Création : Berlin, 27/01/1857, par Hans von Bülow.
Dédicace : à Robert Schumann.
De 1839 à 1847, Liszt donna plus de mille récitals, créant telle une rock star d’incroyables hystéries collectives, jusqu’à Gibraltar, Constantinople et l’Oural. Il inventa le récital pour piano sous sa forme moderne. Le premier, il joua par cœur des programmes colossaux et fit placer le piano perpendiculairement à la salle, le couvercle renvoyant le son vers le public. Cette vie tourbillonnante prit fin avec son installation à Weimar, comme maître de chapelle de la cour grand-ducale. C’est là qu’il acheva, le 2 février 1853, la Sonate en si mineur, dédiée à Robert Schumann. Au contraire de l’enthousiaste Wagner, Schumann, son épouse Clara et leur ami Brahms n’apprécièrent guère le cadeau dont Liszt honora le compositeur rhénan. Et lors de la création (en janvier 1857, à Berlin), le facteur Bechstein – dont on entendait le premier piano à queue – recueillit bien plus d’éloges que cette sonate à la forme insolite, dotée d’une facture gigogne.

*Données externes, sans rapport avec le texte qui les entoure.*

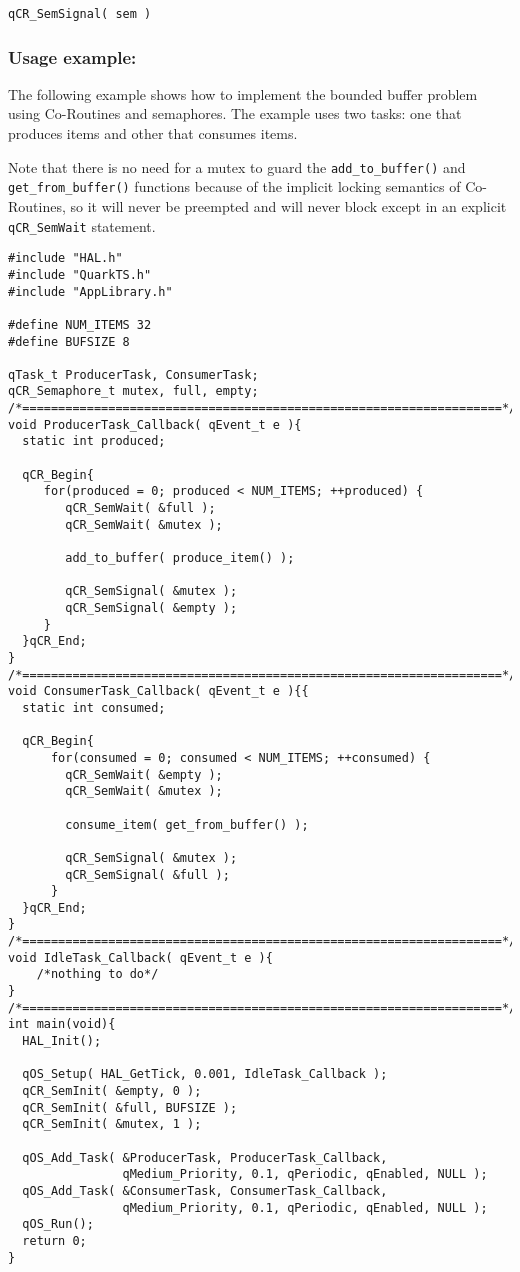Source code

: \begin{lstlisting}[style=CStyle]
qCR_SemSignal( sem )
\end{lstlisting}


\subsubsection*{Usage example:}
The following example shows how to implement the bounded buffer problem using Co-Routines and semaphores. The example uses two tasks: one that produces items and other that consumes items.

Note that there is no need for a mutex to guard the \lstinline{add_to_buffer()} and \lstinline{get_from_buffer()} functions because of the implicit locking semantics of Co-Routines, so it will never be preempted and will never block except in an explicit \lstinline{qCR_SemWait} statement. \\

\begin{lstlisting}[style=CStyle]
#include "HAL.h"
#include "QuarkTS.h"
#include "AppLibrary.h"

#define NUM_ITEMS 32
#define BUFSIZE 8

qTask_t ProducerTask, ConsumerTask;
qCR_Semaphore_t mutex, full, empty;
/*===================================================================*/
void ProducerTask_Callback( qEvent_t e ){
  static int produced;
  
  qCR_Begin{
     for(produced = 0; produced < NUM_ITEMS; ++produced) {
        qCR_SemWait( &full );
        qCR_SemWait( &mutex );

        add_to_buffer( produce_item() );  
  
        qCR_SemSignal( &mutex );
        qCR_SemSignal( &empty );
     }
  }qCR_End;
}
/*===================================================================*/
void ConsumerTask_Callback( qEvent_t e ){{
  static int consumed;
  
  qCR_Begin{
      for(consumed = 0; consumed < NUM_ITEMS; ++consumed) {
        qCR_SemWait( &empty );
        qCR_SemWait( &mutex );    

        consume_item( get_from_buffer() );    

        qCR_SemSignal( &mutex ); 
        qCR_SemSignal( &full );
      }
  }qCR_End;
}
/*===================================================================*/
void IdleTask_Callback( qEvent_t e ){
    /*nothing to do*/
} 
/*===================================================================*/
int main(void){ 
  HAL_Init();

  qOS_Setup( HAL_GetTick, 0.001, IdleTask_Callback );
  qCR_SemInit( &empty, 0 );
  qCR_SemInit( &full, BUFSIZE );
  qCR_SemInit( &mutex, 1 );	
  
  qOS_Add_Task( &ProducerTask, ProducerTask_Callback,
                qMedium_Priority, 0.1, qPeriodic, qEnabled, NULL );
  qOS_Add_Task( &ConsumerTask, ConsumerTask_Callback,
                qMedium_Priority, 0.1, qPeriodic, qEnabled, NULL );
  qOS_Run(); 	
  return 0;
}
\end{lstlisting}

Coulée en un seul bloc, elle révèle en effet à la fois la structure d’un premier mouvement de sonate (introduction – exposition, développement et réexposition des thèmes – coda) et celle d’une sonate entière en quatre mouvements (introduction lente et allegro, andante, scherzo fugué, finale vif avec coda). Précédant de quelques mois les deux symphonies Faust et Dante, elle procède de la recherche formelle menée dans les neuf premiers poèmes symphoniques, où Liszt abolit l’opposition traditionnelle entre deux thèmes typés et livre son matériau à un travestissement permanent, à mi-chemin entre variation et développement. Dans les œuvres symphoniques, ces thèmes évoluent avec les héros qu’ils représentent. Point de personnages dans l’abstraite sonate, quoique l’on y ait reconnu les combats entre l’héroïque Faust et le sarcastique Méphisto, arbitrés par la tendre Marguerite. Mais l’auditeur suit ces thèmes comme de précieux amis, dans le dédale aventureux du monument lisztien.